The use of secondary containment systems prevents a spill from spreading beyond a specified area. It should surround one or more primary storage containers to collect spillage in case of a failure.

  • Use spill containment pallets to store drums or totes. They have built-in sections to contain spills.
  • Accumulation centers are ideal for drum filling and dispensing. Built-in secondary containment captures spills.
  • Place leaking drums inside a drum collection center. It has enough volume to capture the entire contents of the drum.
  • Drum management stackers keep stacked drums secure and capture leaks. They provide integrated spill containment trays for dispensing.
  • Place safety spill trays underneath faucets when transferring product from a drum or tote. They should also be used underneath drums on open racks and for mixing operations. Storing batteries, paint cans, washing pails and oily small equipment parts on spill trays keeps surfaces clean.
  • Store drums and totes in approved storage rooms, outdoor drum sheds or lockers. NFPA and OSHA standards regulate storage requirements for different applications.
  • A spill containment caddy makes it easy to move a drum, while capturing any oil or chemical splash.
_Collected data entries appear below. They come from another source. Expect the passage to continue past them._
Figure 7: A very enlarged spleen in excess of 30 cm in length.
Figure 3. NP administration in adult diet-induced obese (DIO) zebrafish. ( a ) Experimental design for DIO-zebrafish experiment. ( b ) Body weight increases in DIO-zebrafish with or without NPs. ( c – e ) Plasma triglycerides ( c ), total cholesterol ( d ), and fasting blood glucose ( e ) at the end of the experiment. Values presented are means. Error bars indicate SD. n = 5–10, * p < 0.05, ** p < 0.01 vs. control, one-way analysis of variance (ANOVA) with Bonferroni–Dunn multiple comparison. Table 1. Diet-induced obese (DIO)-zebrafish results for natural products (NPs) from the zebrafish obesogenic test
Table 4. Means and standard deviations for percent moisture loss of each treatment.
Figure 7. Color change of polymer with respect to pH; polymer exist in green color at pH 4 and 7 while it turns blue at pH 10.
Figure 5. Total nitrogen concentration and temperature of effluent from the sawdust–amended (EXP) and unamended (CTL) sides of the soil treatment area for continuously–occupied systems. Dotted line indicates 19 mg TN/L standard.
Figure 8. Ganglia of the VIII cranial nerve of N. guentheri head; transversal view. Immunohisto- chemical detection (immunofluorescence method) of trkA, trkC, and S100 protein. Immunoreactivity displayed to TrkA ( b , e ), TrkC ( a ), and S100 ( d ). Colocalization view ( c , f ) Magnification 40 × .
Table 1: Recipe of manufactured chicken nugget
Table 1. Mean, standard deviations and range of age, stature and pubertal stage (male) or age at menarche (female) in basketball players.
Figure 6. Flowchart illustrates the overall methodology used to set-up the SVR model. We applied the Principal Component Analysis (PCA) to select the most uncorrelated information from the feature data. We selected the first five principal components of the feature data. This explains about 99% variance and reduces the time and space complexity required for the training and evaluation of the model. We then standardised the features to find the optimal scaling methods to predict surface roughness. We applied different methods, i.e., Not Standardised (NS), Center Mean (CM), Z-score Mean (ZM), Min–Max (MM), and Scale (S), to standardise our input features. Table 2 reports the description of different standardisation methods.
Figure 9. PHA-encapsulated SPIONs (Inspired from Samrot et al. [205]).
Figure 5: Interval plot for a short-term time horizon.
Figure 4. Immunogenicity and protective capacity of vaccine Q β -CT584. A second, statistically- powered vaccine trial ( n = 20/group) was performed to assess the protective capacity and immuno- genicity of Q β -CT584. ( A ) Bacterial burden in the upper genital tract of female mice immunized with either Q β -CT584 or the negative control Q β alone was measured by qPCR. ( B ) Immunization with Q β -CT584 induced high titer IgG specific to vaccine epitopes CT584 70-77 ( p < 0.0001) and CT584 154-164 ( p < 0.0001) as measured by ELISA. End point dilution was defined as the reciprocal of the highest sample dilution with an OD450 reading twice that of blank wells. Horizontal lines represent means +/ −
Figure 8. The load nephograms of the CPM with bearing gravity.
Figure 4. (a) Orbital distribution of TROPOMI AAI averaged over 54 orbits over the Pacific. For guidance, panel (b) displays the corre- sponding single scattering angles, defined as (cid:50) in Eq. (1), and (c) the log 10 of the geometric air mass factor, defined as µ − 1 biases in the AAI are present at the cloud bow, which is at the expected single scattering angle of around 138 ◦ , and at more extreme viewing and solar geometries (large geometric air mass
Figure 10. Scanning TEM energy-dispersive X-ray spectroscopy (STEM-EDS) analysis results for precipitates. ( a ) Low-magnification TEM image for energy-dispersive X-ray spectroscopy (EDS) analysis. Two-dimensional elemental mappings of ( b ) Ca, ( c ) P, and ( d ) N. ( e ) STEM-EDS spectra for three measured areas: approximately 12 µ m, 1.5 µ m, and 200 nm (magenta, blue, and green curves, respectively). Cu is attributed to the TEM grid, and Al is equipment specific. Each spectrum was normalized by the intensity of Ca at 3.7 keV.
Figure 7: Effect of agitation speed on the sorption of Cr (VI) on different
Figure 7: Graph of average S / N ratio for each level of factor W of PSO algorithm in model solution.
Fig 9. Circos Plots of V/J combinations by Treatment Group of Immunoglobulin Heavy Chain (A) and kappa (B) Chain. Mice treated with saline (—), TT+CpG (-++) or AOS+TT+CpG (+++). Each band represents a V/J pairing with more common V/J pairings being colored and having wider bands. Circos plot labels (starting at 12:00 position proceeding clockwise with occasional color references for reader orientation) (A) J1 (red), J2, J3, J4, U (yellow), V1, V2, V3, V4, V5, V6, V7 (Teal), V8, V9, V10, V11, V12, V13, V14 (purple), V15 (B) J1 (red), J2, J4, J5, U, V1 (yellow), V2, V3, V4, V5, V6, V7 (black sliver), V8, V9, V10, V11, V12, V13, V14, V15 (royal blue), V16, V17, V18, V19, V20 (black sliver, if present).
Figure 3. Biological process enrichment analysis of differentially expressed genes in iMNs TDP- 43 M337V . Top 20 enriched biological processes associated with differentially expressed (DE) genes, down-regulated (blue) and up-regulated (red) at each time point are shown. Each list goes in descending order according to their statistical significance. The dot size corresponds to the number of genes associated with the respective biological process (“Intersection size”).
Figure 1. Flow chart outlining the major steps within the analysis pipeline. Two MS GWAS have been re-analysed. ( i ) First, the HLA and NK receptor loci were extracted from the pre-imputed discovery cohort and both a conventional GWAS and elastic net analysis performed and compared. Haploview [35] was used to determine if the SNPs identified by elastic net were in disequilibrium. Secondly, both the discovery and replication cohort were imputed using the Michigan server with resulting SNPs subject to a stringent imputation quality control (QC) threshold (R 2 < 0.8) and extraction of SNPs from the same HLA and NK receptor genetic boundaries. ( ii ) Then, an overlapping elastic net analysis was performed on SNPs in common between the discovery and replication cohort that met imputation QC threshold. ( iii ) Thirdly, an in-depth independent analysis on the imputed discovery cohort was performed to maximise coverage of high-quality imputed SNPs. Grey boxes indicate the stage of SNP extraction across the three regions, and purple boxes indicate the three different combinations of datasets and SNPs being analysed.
3. Use Spill Preventing Equipment

Equipment and accessories for storing and dispensing flammable liquids should meet regulatory standards. Safety faucets are self-closing and have drip proof replaceable seals. Safety drum vents maintain a constant pressure in the drum. They provide vacuum relief when drawing liquids out and emergency pressure venting in the case of a fire or excessive heat. Spill control funnels are designed to facilitate waste disposal. Their low profile enables quick liquid collection or passive draining.


4. Train Employees

Having the right equipment to prevent and contain spills is a good starting point. Yet, many spills occur due to inadequate procedures, poor training of employees and lack of supervision. Regularly update procedures and work instructions to ensure everyone is up to date with equipment in use and the operating context. Train employees on how to use spill prevention equipment. Supervise activities to keep the workplace safe and environmentally friendly.